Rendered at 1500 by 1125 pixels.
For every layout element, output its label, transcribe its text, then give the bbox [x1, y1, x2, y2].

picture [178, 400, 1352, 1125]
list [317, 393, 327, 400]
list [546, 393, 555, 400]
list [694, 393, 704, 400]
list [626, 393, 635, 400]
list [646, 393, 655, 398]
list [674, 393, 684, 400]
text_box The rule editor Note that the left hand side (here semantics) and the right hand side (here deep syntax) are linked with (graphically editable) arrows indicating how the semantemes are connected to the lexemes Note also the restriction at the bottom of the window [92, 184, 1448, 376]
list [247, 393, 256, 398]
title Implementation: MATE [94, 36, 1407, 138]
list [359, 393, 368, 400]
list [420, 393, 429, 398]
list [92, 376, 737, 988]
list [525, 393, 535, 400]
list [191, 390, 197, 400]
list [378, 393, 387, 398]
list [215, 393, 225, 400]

....................

[Request]: Can you copy every line of the entries above, word for word?

[Answer to this exercise]:
Rendered at 1500 by 1125 pixels.
For every layout element, output its label, transcribe its text, then give the bbox [x1, y1, x2, y2].

picture [178, 400, 1352, 1125]
list [317, 393, 327, 400]
list [546, 393, 555, 400]
list [694, 393, 704, 400]
list [626, 393, 635, 400]
list [646, 393, 655, 398]
list [674, 393, 684, 400]
text_box The rule editor Note that the left hand side (here semantics) and the right hand side (here deep syntax) are linked with (graphically editable) arrows indicating how the semantemes are connected to the lexemes Note also the restriction at the bottom of the window [92, 184, 1448, 376]
list [247, 393, 256, 398]
title Implementation: MATE [94, 36, 1407, 138]
list [359, 393, 368, 400]
list [420, 393, 429, 398]
list [92, 376, 737, 988]
list [525, 393, 535, 400]
list [191, 390, 197, 400]
list [378, 393, 387, 398]
list [215, 393, 225, 400]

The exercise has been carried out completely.